3. Let's compute the variance of a Bernoulli and a binomial variable by @eq:variance-difference:
$
ex(var_(i)^(2)) = 1^(2) dot p + 0^(2) dot (1-p) = p
$
$
Var(var_(i)) = ex(var_(i)^(2)) - ex(var_(i))^(2) = p(1-p)
$
By independence, $Var( var_(1) + dots + var_(n)  ) = Var(var_(1)) + dots + Var(var_(n)) = n p (1-p)$. To find the value of $p$ that maximises the variance differentiate: $n(1-2p) = 0 implies p = 0.5$.

4. Let $varalt_(i) = $ gain of $i$-th shot. Then $ex(varalt_(i)) = g p - l (1-p)$, and 
$
ex(varalt = varalt_(1) + dots + varalt_(n)) = n[ g p - l (1-p) ]
$
For example if $n = 10$, $g = 1$, $l = 2$, we have $ex(varalt) = 30 p - 20 $; and if furthermore $p = 0.5$ then $ex(varalt) = -5$.

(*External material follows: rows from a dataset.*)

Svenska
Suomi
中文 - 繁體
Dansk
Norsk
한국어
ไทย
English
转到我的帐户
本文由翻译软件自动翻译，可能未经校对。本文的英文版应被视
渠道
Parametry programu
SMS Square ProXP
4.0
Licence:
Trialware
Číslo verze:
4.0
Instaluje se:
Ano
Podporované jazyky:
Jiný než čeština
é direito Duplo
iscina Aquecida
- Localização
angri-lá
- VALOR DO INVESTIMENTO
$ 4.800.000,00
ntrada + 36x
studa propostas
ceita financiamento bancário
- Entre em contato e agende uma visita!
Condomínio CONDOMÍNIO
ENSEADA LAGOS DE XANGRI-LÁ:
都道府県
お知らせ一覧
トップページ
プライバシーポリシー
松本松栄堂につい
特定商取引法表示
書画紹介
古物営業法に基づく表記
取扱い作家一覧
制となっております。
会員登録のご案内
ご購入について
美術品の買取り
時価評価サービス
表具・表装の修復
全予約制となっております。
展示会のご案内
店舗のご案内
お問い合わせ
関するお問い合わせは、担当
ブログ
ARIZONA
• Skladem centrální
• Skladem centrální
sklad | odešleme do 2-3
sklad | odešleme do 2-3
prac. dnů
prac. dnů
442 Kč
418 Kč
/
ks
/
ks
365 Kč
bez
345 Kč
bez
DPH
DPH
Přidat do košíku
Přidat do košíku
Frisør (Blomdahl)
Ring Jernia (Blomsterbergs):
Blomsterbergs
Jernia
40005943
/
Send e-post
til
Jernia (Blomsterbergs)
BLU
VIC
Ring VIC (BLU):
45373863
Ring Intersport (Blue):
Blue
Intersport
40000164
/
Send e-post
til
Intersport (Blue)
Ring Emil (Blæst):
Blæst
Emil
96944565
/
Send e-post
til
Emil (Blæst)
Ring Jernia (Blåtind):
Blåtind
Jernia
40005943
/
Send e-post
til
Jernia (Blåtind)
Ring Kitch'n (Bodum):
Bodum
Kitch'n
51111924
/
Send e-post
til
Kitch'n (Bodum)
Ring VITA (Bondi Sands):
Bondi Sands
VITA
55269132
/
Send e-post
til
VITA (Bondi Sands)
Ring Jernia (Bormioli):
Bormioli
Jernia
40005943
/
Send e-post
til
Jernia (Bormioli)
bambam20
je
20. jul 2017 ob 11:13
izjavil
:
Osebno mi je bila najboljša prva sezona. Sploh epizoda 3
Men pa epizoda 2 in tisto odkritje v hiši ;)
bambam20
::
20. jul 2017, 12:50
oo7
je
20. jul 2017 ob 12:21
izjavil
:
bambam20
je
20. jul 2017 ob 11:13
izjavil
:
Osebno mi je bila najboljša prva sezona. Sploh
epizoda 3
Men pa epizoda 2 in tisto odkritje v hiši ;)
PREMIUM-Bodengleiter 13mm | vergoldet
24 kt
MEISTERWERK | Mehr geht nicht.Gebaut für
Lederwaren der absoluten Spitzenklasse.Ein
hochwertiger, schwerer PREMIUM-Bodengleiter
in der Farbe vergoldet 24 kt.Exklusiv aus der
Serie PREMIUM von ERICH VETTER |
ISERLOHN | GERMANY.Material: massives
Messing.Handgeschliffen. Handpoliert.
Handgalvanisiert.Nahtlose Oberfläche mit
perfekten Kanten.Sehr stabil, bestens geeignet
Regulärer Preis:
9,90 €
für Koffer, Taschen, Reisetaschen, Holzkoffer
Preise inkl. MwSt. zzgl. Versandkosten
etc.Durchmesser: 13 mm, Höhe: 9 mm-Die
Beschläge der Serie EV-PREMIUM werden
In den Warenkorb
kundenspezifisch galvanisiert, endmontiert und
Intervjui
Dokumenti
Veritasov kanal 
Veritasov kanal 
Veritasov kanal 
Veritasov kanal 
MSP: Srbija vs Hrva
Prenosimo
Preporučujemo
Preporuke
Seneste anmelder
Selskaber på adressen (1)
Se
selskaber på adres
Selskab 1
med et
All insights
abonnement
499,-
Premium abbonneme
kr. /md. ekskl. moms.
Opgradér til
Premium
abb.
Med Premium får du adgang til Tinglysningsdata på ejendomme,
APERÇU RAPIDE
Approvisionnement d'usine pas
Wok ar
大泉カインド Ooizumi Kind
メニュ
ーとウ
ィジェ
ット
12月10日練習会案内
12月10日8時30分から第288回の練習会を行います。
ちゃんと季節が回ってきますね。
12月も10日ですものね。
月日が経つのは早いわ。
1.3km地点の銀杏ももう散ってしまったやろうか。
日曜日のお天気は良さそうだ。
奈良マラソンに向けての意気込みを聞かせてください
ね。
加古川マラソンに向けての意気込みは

5. To find the value of relation between $g$ and $l$ required to have an expected gain of zero solve the equation $ex(varalt) = 0$ to get
$
g/l =  (1-p)/p.
$
Thus as the probability $p$ to hit the target goes to zero, a very big $g/l$ is required to guarantee an expected gain of zero; viceversa $g/l$ becomes infinitely small as $p to 1$. At $p = 0.5$, as one would expect, $g = l$. 



#exercise(name: "Martingale doubling betting system")[See @ex:martingale.]